● **Problem requirements**
Return every line from the entries below that contains the string "keys".

--- Start Records to process ---

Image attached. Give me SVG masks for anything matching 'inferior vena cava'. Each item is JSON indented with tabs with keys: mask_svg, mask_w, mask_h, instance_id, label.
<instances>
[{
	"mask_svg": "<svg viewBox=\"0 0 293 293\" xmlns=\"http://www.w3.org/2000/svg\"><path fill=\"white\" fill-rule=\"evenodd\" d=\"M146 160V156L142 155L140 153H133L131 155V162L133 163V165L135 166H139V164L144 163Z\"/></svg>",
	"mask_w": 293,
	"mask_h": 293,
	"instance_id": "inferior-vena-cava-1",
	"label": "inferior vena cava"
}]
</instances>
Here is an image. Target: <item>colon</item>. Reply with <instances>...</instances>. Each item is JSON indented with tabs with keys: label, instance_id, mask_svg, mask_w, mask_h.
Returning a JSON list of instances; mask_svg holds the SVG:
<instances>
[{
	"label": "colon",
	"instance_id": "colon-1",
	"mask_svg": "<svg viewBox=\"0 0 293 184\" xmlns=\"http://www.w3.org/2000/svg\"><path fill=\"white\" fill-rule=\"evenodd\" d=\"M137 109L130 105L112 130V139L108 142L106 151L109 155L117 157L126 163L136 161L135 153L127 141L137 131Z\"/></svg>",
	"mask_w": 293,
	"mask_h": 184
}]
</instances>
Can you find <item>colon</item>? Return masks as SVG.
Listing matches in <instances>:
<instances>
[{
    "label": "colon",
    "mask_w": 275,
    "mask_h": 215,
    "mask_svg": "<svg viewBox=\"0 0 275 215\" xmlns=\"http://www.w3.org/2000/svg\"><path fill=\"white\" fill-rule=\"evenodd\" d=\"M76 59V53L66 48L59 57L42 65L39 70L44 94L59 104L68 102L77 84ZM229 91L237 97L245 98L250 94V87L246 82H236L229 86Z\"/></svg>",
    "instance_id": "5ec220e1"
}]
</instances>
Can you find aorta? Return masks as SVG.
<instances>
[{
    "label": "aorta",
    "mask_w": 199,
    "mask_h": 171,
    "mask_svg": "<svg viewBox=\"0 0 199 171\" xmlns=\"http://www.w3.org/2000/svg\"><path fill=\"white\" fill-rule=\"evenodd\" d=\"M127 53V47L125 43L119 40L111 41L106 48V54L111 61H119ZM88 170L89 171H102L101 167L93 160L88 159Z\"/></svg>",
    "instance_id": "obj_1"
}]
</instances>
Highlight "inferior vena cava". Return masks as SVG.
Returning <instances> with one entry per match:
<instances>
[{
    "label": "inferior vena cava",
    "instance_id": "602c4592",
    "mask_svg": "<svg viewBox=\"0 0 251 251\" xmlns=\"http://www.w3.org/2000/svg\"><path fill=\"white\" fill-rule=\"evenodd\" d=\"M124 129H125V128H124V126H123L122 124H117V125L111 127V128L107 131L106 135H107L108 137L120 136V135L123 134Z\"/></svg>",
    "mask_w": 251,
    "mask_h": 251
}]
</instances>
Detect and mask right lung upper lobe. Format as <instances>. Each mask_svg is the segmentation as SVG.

--- End Records to process ---

● **Result of this task**
Image attached. Give me SVG masks for anything matching 'inferior vena cava'. Each item is JSON indented with tabs with keys: mask_svg, mask_w, mask_h, instance_id, label.
Here is an image. Target: <item>colon</item>. Reply with <instances>...</instances>. Each item is JSON indented with tabs with keys: label, instance_id, mask_svg, mask_w, mask_h.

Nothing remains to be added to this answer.